═══ RECORD SET
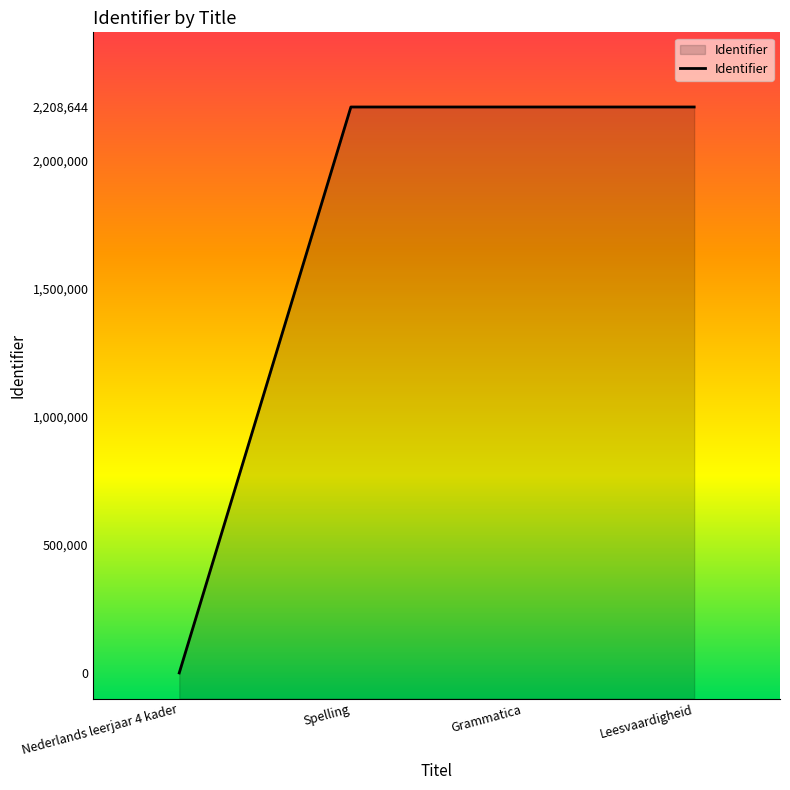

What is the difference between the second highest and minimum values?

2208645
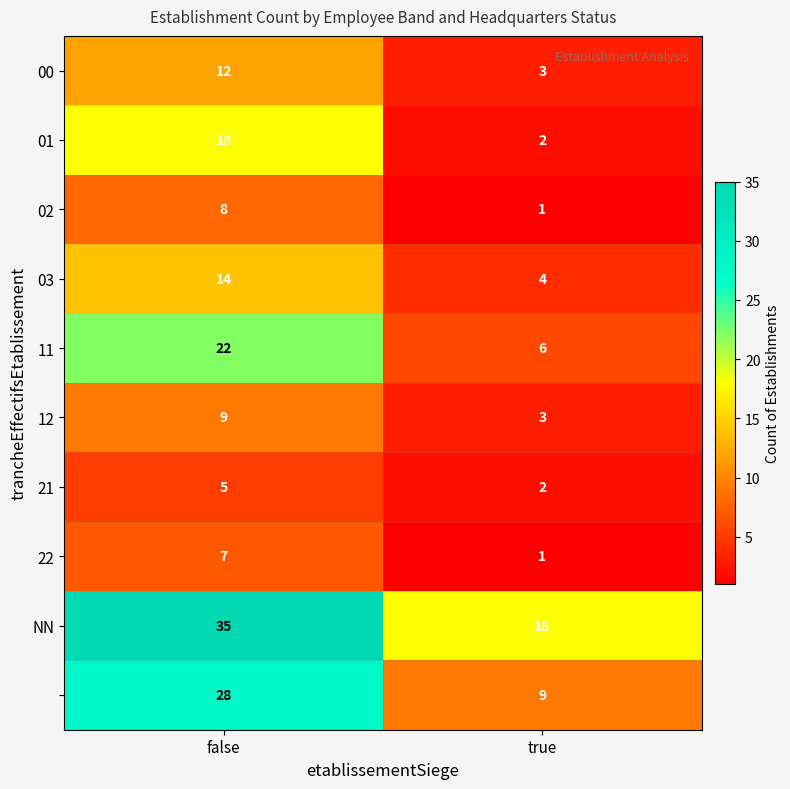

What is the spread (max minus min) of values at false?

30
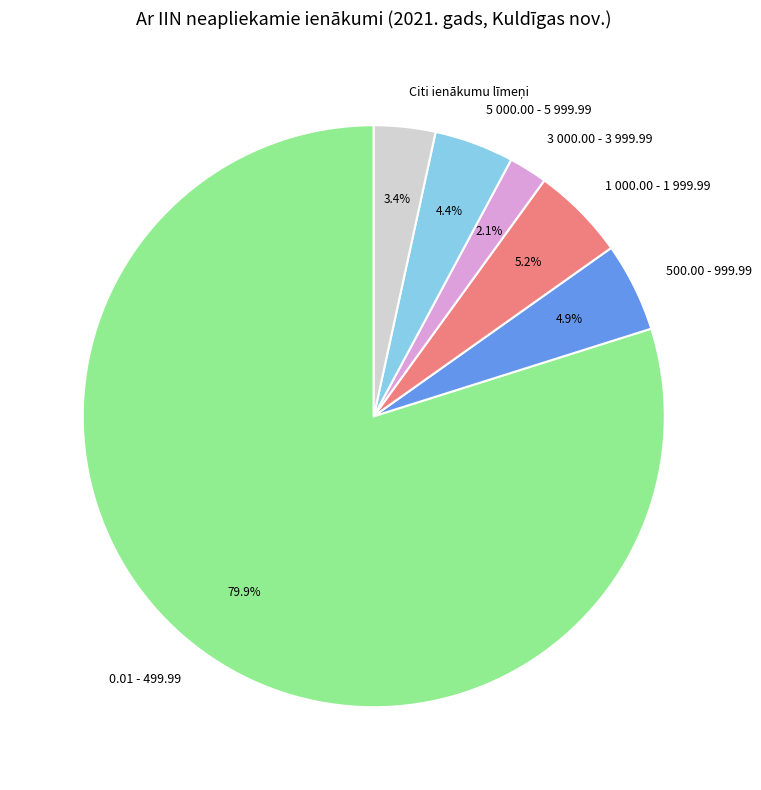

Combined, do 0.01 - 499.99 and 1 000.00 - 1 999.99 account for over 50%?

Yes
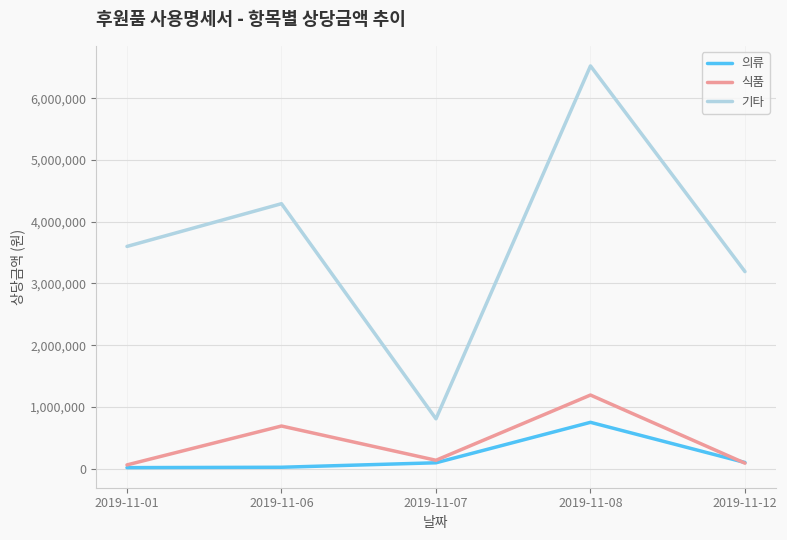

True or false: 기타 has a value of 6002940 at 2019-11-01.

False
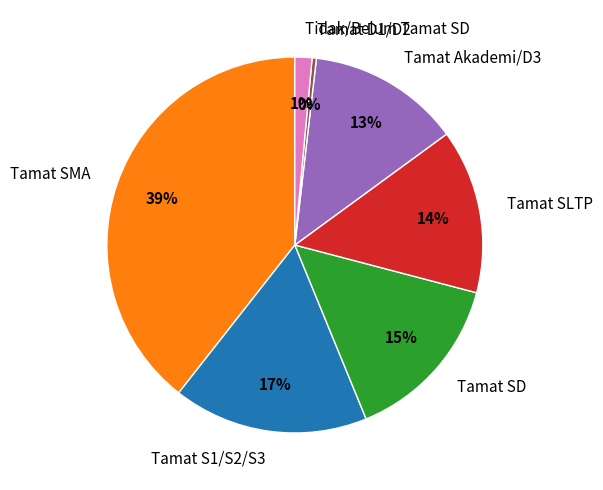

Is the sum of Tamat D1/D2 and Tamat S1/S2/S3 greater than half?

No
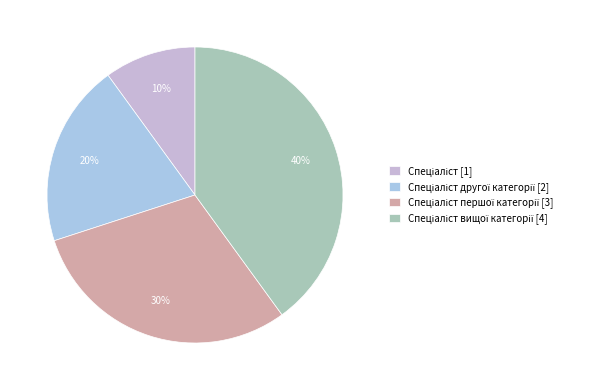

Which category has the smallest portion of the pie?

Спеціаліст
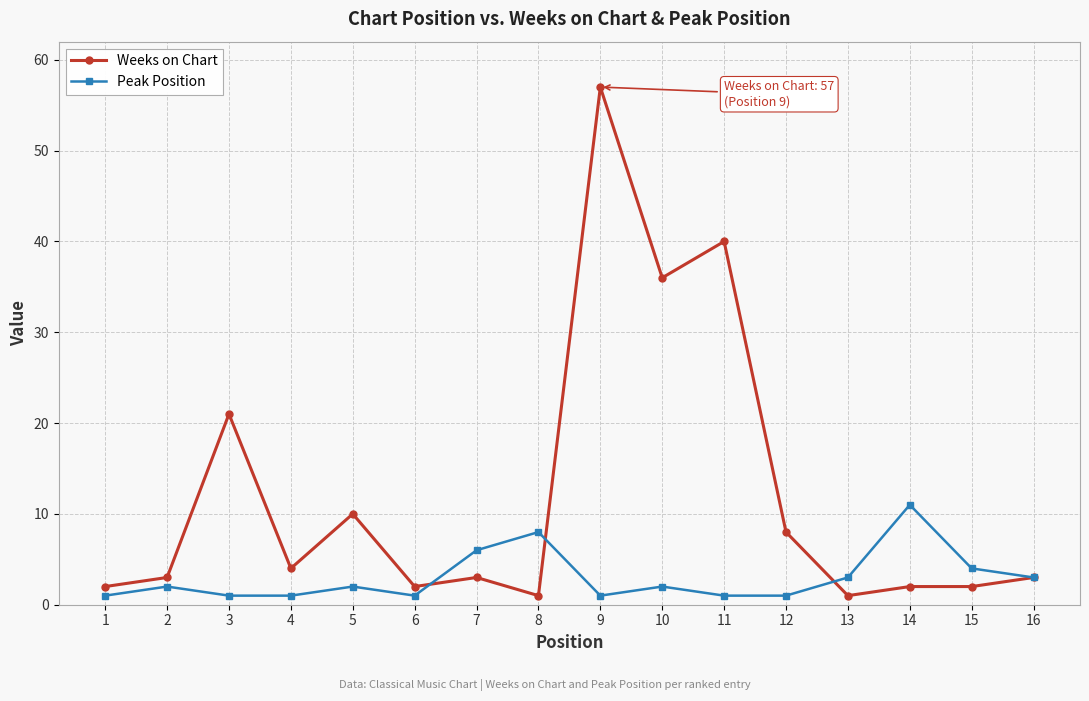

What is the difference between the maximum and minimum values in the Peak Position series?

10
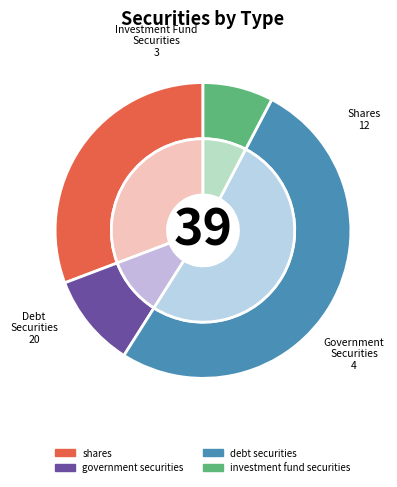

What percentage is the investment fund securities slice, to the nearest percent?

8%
══════
→ **WORK INSTRUCTION**: Reproduce all the rows above with "difference" changed to "gap" and everything else unchanged. Leave out the pictures.

→ **RESULT BELOW**:
What is the gap between the second highest and minimum values?

2208645

What is the spread (max minus min) of values at false?

30

Combined, do 0.01 - 499.99 and 1 000.00 - 1 999.99 account for over 50%?

Yes

True or false: 기타 has a value of 6002940 at 2019-11-01.

False

Is the sum of Tamat D1/D2 and Tamat S1/S2/S3 greater than half?

No

Which category has the smallest portion of the pie?

Спеціаліст

What is the gap between the maximum and minimum values in the Peak Position series?

10

What percentage is the investment fund securities slice, to the nearest percent?

8%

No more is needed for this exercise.